The study of health care quality measures around the country by the nonprofit National Committee for Quality Assurance found that, overall, patients with health insurance are getting more appropriate care than they have in past years. But there were a few exceptions.
In addition to the two-year slide in childhood immunization rates -- particularly for the measles, mumps, and rubella vaccinations -- the study also found that doctors are continuing to prescribe antibiotics for bronchitis, even though they don't work and despite fears that their use drives the development of drug-resistant superbugs.
But the study found that insurers and providers are doing a better job of screening for colorectal cancers as well as with diabetes management and care related to preventing heart disease.
NCQA's report measured the rates of children at age 2 who had received the recommended slate of immunizations. Those numbers had been steadily climbing for years, but they dipped slightly two years ago.
The new report shows some rebound, but found rates still below 2008 levels.

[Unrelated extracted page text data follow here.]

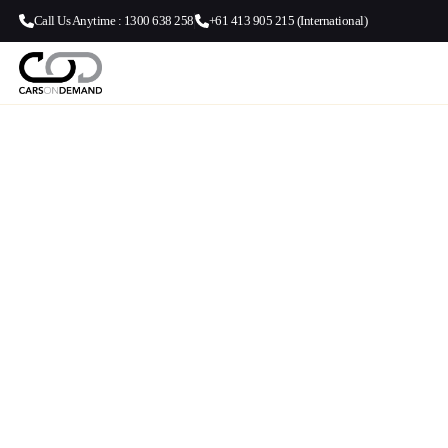
Call Us Anytime : 1300 638 258
+61 413 905 215 (International)
Melbourne Air
Apollo Bay Tra
Luxury Melbourne Airport to Apollo 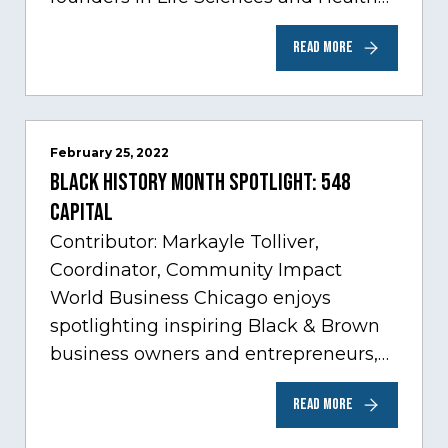
Care, one of Chicago’s fastest growing
READ MORE
sectors experiencing tremendous
innovation through tech.…
February 25, 2022
Black History Month Spotlight: 548
Capital
Contributor: Markayle Tolliver,
Coordinator, Community Impact
World Business Chicago enjoys
spotlighting inspiring Black & Brown
business owners and entrepreneurs,
to help inspire and motivate the next
READ MORE
generation of business owners.…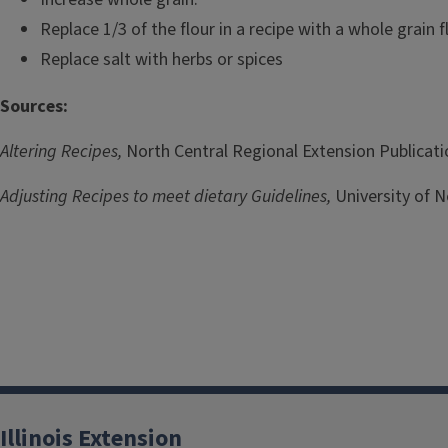
Replace 1/3 of the flour in a recipe with a whole grain f
Replace salt with herbs or spices
Sources:
Altering Recipes,
North Central Regional Extension Publicati
Adjusting Recipes to meet dietary Guidelines,
University of N
Illinois Extension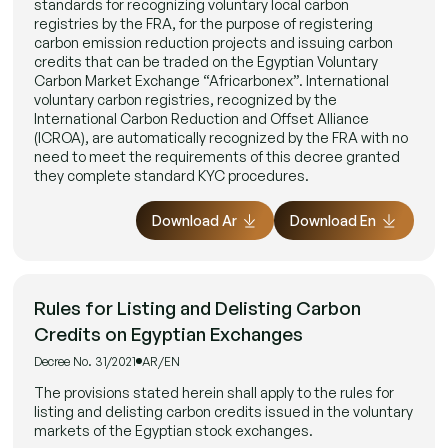
standards for recognizing voluntary local carbon
registries by the FRA, for the purpose of registering
carbon emission reduction projects and issuing carbon
credits that can be traded on the Egyptian Voluntary
Carbon Market Exchange “Africarbonex”. International
voluntary carbon registries, recognized by the
International Carbon Reduction and Offset Alliance
(ICROA), are automatically recognized by the FRA with no
need to meet the requirements of this decree granted
they complete standard KYC procedures.
Download Ar
Download En
Rules for Listing and Delisting Carbon
Credits on Egyptian Exchanges
Decree No. 31/2021
AR/EN
The provisions stated herein shall apply to the rules for
listing and delisting carbon credits issued in the voluntary
markets of the Egyptian stock exchanges.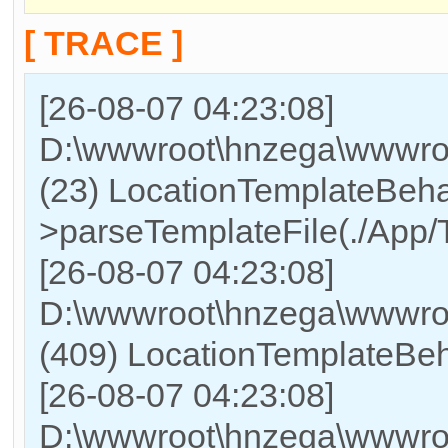
[ TRACE ]
[26-08-07 04:23:08]
D:\wwwroot\hnzega\wwwroo
(23) LocationTemplateBeha
>parseTemplateFile(./App/T
[26-08-07 04:23:08]
D:\wwwroot\hnzega\wwwr
(409) LocationTemplateBeh
[26-08-07 04:23:08]
D:\wwwroot\hnzega\wwwr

For the MMR vaccine, 93.5 percent of 2-year-olds enrolled in HMOs got at least one dose of the vaccine in 2008. Last year, that number dropped to 90.6 percent, and it held about steady at 90.8 percent this year.
This jibes with what the U.S. Centers for Disease Control and Prevention found in 2009 in a survey that showed as many as 40 percent of parents of 2- and 3-year-olds had either delayed or refused one more more vaccines. And researchers reported earlier this month that 10 percent of parents were either refusing or postponing at least one recommended vaccine.
"Reasons for the drop include widespread concern about the (disproven) potential for some immunizations to lead to autism; other explanations were the rise in cost sharing and the economic downturn," according to the report.
Regarding bronchitis, data show that about 90 percent of cases of the persistent coughs are caused by viruses. But doctors are still prescribing antibiotics more than 60 percent of the time, the report found.
This costs $1.1 billion in wasted dollars, the report points out.
"Treating drug-resistant pathogens poses a significant burden on the system through repeated health care visits ans greater risk of disease complications and hospitalizations -- which lead to increased health care costs," it says.
As health care costs rise, the NCQA argues that improvements to the quality of care are important both because they help patients get better faster and because they save money.
“It is important to grasp that the most insidious cost problems are often problems of quality -- extra costs resulting from preventable medical errors, overtreatment, and ineffective care,” Margaret O’Kane, the president of the organization, wrote in a preface to the report.
The study found that quality measures varied by location and by type of insurance plan. HMO-style plans tended to have the strongest numbers, while Medicaid plans improved the least.
For instance, colon cancer screening rates went up the most for patients enrolled in HMOs. In 2003, 49 percent of patients ages 49 to 75 got one of the screening tests that are recommended, such as a colonoscopy or a fecal occult blood test. This went up to nearly 63 percent by 2010.
Preferred provider organizations or PPOs did not do nearly as well -- 43 percent of PPO patients got the recommended conolocopy screening in 2003 and this rose to just 47.6 percent by 2010.
"With some exceptions, commercial HMO performance is typically higher than PPO performance," the report reads. "One reason may be that HMOs have traditionally had more tools to manage care."
The study examined data from 1,000 health plans around the country, representing about 40 percent of the U.S. population. It says health care reform can help if it brings in health insurance exchanges where consumers can choose plans -- if they have the data on quality to make informed choices.